SOURCE TEXT »
Although the principles presented in Quinlan and Barber are widely accepted, statutory and case law regarding the limitations of life-sustaining treatment vary from state to state. The issue of withholding and withdrawal of life support was first addressed by the U.S. Supreme Court in the Cruzan (8) case, which involved a parental request to have a feeding tube removed from their vegetative daughter. The Cruzans lived in Missouri, which required specific evidence that an incompetent patient would want treatment withdrawn. In its decision, the Court allowed Missouri and other states to require "clear and convincing evidence" of patients' wishes and thereby potentially limited the role of surrogates in making decisions for incompetent patients without advance directives. Nevertheless, the Court accepted the principle that a competent person's right to forgo treatment, including nutrition and hydration, is a liberty interest protected under the Fourteenth Amendment to the Constitution.
Although the Supreme Court approved the withholding and withdrawal of life support under the principle of informed refusal, it did not address the concept of futility in Cruzan. Futility is difficult to quantify, notwithstanding the efforts of Scheiderman and colleagues (9), among others, to do so. The concept also may mean different things to physicians than it does to patients and their surrogates. Nevertheless, physicians frequently cite futility in recommending that life-sustaining therapy be foregone (1, 2). Furthermore, in response to a survey conducted by Asch and colleagues (10), some physicians have acknowledged that they have unilaterally withheld or withdrawn life support they considered futile without informing patients or their surrogates or despite their objections.

Stored data entries:

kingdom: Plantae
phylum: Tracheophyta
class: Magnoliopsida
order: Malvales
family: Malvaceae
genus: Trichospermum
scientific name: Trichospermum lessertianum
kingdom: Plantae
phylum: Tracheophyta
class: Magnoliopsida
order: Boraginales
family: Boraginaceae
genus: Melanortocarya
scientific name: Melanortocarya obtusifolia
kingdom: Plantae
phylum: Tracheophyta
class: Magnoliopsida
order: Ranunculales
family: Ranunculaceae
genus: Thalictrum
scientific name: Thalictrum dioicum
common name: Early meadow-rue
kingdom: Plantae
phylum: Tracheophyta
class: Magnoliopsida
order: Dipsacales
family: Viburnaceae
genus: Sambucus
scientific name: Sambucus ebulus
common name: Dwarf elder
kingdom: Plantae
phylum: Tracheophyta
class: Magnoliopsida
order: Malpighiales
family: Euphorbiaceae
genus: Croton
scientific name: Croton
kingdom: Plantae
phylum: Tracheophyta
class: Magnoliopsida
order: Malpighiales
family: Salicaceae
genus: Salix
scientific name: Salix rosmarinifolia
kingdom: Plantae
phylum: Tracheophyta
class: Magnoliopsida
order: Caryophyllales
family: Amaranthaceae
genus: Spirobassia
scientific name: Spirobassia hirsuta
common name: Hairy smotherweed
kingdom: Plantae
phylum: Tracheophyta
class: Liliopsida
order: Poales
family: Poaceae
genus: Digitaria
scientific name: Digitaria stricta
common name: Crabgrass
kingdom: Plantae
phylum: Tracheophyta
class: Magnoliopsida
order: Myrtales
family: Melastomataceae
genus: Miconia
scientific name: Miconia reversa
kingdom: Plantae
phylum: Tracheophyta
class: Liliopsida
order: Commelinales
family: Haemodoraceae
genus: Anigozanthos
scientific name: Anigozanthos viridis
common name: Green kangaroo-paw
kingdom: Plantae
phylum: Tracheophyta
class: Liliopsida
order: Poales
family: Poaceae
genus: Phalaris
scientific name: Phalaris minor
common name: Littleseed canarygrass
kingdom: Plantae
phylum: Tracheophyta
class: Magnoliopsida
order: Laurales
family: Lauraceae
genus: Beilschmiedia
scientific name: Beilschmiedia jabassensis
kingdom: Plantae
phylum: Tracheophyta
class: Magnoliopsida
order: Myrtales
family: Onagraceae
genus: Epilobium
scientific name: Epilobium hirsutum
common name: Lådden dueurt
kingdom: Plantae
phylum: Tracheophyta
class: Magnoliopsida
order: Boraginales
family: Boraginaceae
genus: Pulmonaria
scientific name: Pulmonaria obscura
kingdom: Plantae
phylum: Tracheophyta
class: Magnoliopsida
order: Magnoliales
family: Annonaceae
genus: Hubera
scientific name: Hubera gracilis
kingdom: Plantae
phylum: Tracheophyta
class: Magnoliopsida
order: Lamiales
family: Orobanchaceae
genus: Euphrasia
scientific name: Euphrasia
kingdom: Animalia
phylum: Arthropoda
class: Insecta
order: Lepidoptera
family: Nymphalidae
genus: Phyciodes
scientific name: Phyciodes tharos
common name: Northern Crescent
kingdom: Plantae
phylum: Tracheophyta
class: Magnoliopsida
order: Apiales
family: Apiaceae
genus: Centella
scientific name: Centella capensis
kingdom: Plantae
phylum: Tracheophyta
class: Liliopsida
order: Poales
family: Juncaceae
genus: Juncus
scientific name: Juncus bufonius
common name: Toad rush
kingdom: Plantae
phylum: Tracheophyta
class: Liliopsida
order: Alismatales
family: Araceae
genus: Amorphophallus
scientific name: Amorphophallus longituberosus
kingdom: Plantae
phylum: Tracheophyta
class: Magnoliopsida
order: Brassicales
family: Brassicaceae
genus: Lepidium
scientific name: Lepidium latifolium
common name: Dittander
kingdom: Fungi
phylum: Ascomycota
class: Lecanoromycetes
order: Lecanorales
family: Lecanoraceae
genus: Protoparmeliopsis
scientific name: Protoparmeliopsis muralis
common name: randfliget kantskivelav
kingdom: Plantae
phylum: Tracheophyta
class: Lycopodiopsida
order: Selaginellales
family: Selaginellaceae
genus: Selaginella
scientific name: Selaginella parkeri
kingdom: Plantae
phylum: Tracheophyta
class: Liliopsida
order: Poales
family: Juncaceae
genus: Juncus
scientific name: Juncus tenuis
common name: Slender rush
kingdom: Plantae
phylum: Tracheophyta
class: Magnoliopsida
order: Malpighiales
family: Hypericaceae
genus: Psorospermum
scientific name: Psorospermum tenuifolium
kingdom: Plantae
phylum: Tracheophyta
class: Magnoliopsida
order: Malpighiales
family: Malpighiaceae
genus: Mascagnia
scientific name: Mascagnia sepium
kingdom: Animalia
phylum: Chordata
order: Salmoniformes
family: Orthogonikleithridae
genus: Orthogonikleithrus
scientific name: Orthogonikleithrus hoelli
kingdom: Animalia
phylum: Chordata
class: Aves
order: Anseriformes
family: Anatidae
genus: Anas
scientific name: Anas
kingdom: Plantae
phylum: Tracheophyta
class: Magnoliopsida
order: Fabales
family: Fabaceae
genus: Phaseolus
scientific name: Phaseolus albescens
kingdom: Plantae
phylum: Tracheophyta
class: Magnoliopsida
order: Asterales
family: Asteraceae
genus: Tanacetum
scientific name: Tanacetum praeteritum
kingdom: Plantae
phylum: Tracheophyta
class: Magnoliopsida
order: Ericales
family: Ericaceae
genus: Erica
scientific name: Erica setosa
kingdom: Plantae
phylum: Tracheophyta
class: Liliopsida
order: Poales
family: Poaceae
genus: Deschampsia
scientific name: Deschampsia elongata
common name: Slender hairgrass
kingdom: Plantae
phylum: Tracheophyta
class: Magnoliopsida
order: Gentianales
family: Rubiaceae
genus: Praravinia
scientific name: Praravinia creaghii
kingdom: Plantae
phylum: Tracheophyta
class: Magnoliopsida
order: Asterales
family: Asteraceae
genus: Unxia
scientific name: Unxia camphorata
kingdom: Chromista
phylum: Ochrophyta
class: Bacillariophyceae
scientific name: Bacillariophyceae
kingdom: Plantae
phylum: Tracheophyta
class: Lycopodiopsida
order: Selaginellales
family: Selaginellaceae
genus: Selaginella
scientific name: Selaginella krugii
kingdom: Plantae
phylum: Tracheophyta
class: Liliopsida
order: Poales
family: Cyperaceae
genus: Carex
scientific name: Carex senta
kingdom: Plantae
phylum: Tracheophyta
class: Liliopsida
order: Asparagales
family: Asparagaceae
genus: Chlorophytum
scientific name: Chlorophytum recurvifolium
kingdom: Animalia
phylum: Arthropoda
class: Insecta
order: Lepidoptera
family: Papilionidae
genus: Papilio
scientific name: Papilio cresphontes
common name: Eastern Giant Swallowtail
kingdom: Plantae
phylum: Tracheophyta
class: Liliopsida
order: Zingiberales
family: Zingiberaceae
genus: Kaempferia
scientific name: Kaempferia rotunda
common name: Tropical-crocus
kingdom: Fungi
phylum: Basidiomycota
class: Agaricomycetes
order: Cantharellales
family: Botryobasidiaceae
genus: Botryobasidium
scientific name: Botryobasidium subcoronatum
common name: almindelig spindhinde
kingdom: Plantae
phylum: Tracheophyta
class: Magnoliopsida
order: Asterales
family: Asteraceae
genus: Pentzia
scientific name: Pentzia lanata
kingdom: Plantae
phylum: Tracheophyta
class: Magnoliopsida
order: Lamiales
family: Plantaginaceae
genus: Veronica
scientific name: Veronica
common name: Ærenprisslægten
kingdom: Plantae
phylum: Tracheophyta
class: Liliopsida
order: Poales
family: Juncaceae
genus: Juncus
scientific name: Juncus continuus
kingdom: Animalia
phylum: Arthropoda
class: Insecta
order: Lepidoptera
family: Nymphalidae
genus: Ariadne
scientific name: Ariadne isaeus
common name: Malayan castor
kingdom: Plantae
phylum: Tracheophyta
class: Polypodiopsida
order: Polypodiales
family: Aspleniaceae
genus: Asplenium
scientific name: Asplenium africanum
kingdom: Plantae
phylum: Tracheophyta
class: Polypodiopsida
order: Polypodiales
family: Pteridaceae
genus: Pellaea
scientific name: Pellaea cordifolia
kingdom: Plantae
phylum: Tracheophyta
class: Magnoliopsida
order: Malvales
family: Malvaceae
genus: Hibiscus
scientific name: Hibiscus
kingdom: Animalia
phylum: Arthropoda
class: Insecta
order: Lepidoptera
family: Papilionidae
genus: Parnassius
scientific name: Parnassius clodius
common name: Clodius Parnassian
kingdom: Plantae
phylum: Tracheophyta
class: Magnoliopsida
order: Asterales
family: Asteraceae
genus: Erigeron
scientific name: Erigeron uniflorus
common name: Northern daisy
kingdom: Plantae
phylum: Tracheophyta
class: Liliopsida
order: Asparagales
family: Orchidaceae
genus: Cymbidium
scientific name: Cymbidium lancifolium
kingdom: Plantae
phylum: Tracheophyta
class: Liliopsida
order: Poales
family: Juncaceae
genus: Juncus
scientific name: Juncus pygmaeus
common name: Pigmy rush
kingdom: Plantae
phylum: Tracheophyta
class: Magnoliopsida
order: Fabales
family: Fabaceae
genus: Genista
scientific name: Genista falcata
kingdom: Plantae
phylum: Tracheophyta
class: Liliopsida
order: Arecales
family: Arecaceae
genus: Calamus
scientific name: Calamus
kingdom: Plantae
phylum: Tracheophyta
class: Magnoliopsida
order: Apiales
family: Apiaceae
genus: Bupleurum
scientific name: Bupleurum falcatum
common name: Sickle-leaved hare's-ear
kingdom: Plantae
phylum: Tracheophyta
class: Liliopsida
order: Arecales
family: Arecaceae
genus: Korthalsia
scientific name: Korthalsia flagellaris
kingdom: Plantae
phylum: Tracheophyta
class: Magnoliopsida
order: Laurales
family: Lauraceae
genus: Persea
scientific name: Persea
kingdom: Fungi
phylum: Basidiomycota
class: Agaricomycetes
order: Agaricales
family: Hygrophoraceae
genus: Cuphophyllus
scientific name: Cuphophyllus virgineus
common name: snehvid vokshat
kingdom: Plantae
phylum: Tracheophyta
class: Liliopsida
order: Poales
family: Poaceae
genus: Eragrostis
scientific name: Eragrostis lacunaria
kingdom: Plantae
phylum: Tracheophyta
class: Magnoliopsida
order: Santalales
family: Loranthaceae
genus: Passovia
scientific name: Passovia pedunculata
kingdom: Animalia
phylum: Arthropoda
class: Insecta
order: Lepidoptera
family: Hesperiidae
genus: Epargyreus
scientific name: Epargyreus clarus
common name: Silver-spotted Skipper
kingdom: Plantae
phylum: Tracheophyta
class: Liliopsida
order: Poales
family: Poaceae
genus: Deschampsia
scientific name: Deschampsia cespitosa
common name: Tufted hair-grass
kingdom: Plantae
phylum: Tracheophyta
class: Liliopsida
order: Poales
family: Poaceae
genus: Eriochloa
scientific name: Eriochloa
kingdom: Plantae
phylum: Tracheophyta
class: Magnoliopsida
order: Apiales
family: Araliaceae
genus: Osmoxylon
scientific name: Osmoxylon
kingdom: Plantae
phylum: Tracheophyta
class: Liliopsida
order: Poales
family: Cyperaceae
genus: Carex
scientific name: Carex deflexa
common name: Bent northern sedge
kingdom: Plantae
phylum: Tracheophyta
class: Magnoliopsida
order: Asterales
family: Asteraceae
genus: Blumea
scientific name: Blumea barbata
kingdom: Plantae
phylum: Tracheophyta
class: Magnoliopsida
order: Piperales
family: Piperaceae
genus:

WHAT IS EXPECTED »
Rewrite the passage on life-sustaining treatment from "Although the Supreme" to "despite their objections.", putting "family members" in place of "surrogates" each time it occurs.

RESPONSE AREA »
Although the Supreme Court approved the withholding and withdrawal of life support under the principle of informed refusal, it did not address the concept of futility in Cruzan. Futility is difficult to quantify, notwithstanding the efforts of Scheiderman and colleagues (9), among others, to do so. The concept also may mean different things to physicians than it does to patients and their family members. Nevertheless, physicians frequently cite futility in recommending that life-sustaining therapy be foregone (1, 2). Furthermore, in response to a survey conducted by Asch and colleagues (10), some physicians have acknowledged that they have unilaterally withheld or withdrawn life support they considered futile without informing patients or their family members or despite their objections.